> **QUOTED PASSAGE**:
Pride can be very lazy in witness and effort for the Lord, because the proud Christian overestimates the little he does. A minister of meagre accomplishment is probably deluded by pride that his small measure of ­effort is far greater than it really is.

In Colossians 3.12 Paul declares: ‘Put on therefore, as the elect of God, holy and beloved, bowels of mercies, kindness, humbleness of mind, meekness, longsuffering.’ We must put on the garment of humility because we belong to God and represent him. How dare we flaunt ourselves and our imagined capabilities when we are commanded to ‘be clothed with humility’! (1 Peter 5.5.)

A picture of Paul

We think of dear Paul, the suffering apostle, possessor of a heart burdened for lost souls, for the wellbeing of Christians, and most of all for the glory of his divine Master.

We think of dear Paul, never aloof, never high and mighty, never too important for individuals or for lowly tasks. We think of dear Paul, never too sick or too old to be at full stretch as a bond-slave of Christ.

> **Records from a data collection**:
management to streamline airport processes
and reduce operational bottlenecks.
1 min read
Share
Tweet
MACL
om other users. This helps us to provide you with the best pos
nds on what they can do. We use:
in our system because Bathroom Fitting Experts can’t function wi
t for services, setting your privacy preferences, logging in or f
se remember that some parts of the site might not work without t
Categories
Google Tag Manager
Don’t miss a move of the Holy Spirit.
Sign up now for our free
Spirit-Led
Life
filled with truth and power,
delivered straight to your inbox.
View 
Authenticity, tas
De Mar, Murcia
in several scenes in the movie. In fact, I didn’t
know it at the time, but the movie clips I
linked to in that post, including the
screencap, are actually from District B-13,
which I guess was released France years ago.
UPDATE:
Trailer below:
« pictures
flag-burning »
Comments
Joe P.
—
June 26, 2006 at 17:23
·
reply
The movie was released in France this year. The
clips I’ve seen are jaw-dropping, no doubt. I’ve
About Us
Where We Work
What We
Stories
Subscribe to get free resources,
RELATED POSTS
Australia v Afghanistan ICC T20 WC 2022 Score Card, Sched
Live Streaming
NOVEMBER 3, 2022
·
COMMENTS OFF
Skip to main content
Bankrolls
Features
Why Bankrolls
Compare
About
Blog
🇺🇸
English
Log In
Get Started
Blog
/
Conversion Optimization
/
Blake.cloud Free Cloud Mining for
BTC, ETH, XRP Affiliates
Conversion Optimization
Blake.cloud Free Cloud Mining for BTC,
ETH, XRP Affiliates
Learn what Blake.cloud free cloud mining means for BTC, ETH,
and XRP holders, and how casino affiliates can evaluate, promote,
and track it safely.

> **PROBLEM TO SOLVE**: In the passage on humility, condense the paragraph beginning "In Colossians 3.12 Paul declares" into a short bulleted list that keeps its main points.

> **REPLY TO THE EXERCISE**:
- In Colossians 3.12, Paul tells the elect of God, holy and beloved, to put on bowels of mercies, kindness, humbleness of mind, meekness and longsuffering.
- We must wear humility like a garment because we belong to God and represent him.
- 1 Peter 5.5 commands us to "be clothed with humility," so we must not flaunt ourselves or our imagined capabilities.